- [Task to complete] No line before the one containing "Grease Pencil objects." is to be output; retype exactly that line and all lines that follow it to the end of the records.

- [Data provided]
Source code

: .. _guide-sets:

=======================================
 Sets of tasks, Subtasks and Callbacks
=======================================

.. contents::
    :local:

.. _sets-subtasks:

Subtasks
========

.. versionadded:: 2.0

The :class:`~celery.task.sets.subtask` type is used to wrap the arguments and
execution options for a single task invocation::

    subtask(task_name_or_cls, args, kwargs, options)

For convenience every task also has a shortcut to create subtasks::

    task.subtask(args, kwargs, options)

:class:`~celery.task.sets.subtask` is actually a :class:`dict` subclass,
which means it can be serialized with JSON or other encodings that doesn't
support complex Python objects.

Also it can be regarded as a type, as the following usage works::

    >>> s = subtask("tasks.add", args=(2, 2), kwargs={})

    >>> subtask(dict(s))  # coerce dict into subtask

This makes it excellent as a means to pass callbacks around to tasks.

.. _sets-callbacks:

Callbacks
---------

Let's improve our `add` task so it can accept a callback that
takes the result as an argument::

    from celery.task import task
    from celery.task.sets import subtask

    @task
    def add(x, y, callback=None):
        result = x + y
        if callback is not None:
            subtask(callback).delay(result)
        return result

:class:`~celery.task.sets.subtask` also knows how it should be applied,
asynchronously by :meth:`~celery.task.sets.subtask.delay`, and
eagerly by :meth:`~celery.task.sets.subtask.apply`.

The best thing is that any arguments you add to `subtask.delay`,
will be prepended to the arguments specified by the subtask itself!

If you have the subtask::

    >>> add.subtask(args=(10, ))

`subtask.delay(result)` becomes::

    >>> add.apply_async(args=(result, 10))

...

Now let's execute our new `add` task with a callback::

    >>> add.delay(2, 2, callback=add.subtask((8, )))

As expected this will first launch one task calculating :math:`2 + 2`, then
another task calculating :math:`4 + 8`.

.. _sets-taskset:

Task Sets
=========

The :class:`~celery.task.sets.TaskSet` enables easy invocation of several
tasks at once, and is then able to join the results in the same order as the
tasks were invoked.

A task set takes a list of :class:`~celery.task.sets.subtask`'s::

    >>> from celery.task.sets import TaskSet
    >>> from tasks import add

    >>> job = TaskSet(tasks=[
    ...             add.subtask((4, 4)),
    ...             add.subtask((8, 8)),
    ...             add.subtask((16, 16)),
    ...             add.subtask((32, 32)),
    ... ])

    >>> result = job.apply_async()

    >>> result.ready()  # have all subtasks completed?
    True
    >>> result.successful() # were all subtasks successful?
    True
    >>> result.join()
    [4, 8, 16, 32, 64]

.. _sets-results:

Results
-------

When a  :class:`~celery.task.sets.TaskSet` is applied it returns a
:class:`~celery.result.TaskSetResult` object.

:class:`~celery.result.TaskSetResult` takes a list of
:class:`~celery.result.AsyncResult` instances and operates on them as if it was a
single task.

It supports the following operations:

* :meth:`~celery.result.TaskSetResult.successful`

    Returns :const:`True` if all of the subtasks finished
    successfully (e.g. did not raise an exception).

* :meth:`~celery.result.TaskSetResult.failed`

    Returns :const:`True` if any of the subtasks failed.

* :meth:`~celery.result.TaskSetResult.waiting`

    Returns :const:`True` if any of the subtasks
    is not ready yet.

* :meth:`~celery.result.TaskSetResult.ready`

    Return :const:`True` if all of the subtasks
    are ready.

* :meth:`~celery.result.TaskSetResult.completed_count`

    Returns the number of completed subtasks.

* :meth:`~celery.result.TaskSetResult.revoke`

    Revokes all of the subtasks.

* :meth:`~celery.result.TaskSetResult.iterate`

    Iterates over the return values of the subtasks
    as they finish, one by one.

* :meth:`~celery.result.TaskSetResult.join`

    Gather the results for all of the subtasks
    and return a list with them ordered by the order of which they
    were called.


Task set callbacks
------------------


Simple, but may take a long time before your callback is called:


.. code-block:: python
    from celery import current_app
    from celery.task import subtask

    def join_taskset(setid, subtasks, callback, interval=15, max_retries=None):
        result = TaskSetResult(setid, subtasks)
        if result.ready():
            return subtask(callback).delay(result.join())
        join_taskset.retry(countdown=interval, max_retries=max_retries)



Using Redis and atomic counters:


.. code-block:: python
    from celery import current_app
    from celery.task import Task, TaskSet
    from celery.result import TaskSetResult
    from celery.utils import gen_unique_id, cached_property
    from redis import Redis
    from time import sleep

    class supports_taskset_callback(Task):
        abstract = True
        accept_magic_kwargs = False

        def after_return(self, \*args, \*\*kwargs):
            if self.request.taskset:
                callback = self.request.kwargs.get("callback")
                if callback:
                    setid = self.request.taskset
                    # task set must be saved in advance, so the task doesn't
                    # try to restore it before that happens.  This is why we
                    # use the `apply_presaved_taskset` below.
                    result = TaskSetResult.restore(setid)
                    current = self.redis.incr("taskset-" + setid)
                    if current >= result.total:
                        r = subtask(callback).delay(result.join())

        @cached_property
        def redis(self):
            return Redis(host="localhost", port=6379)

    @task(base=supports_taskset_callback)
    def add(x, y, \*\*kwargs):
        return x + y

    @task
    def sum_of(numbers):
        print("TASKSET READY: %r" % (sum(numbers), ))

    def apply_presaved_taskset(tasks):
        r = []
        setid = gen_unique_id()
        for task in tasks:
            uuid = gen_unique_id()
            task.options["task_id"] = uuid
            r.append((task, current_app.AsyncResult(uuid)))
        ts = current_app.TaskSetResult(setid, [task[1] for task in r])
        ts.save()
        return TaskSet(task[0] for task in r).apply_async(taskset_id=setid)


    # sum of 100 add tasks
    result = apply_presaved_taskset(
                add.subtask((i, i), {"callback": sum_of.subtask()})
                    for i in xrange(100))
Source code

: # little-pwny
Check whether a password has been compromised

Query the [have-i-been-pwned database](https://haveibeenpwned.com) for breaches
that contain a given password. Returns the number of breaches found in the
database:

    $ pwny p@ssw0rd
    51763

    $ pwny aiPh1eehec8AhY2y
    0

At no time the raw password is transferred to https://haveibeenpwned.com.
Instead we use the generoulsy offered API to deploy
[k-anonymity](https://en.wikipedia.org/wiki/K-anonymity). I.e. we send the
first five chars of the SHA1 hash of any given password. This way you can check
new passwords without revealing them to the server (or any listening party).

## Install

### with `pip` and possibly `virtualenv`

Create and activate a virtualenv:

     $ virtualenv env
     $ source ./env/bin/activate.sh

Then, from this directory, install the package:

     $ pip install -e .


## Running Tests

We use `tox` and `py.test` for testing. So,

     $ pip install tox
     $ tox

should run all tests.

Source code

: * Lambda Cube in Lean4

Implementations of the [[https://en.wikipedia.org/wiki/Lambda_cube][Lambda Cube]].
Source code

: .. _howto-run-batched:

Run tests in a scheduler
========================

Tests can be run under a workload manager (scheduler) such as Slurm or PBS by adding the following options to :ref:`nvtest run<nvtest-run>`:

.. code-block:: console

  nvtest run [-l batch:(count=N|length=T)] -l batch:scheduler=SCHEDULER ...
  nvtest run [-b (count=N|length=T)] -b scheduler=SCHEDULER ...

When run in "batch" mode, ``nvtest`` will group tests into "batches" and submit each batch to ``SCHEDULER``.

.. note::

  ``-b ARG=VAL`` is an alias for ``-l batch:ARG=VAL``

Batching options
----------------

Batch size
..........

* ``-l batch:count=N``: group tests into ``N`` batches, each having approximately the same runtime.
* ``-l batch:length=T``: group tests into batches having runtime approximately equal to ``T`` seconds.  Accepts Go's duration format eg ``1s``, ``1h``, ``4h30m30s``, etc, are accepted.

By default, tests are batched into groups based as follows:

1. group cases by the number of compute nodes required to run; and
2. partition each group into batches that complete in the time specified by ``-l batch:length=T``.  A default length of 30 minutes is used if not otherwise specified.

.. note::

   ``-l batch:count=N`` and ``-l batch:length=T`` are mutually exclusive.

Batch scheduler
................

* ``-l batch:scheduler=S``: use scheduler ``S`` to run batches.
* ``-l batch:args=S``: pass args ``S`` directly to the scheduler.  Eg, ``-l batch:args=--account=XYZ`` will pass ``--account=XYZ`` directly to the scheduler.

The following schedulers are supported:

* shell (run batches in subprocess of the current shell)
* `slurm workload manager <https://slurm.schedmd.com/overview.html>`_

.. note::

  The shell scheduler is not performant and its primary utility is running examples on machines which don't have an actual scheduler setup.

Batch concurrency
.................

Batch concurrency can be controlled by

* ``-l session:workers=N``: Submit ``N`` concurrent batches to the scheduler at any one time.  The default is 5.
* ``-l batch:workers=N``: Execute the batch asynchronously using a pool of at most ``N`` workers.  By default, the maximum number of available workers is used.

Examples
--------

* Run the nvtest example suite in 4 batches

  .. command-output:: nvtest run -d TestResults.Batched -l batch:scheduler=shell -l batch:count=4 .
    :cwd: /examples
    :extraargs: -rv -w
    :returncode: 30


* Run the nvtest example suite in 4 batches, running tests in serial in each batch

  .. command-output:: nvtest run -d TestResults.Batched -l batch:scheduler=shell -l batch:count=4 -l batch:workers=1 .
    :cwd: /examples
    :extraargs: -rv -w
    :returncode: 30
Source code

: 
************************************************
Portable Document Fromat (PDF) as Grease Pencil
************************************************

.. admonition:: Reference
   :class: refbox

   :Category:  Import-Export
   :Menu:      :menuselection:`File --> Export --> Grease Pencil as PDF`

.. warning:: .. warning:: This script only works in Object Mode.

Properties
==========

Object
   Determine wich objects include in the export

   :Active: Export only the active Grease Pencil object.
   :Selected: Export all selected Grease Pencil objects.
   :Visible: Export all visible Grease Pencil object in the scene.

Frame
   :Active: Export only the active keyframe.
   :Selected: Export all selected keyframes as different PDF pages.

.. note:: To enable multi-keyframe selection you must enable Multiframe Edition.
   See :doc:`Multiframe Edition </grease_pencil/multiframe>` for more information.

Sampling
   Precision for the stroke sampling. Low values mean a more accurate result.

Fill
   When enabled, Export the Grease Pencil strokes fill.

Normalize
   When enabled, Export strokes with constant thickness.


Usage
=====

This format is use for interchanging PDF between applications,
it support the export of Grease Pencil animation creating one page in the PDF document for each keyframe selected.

- [Task result]
   :Selected: Export all selected Grease Pencil objects.
   :Visible: Export all visible Grease Pencil object in the scene.

Frame
   :Active: Export only the active keyframe.
   :Selected: Export all selected keyframes as different PDF pages.

.. note:: To enable multi-keyframe selection you must enable Multiframe Edition.
   See :doc:`Multiframe Edition </grease_pencil/multiframe>` for more information.

Sampling
   Precision for the stroke sampling. Low values mean a more accurate result.

Fill
   When enabled, Export the Grease Pencil strokes fill.

Normalize
   When enabled, Export strokes with constant thickness.


Usage
=====

This format is use for interchanging PDF between applications,
it support the export of Grease Pencil animation creating one page in the PDF document for each keyframe selected.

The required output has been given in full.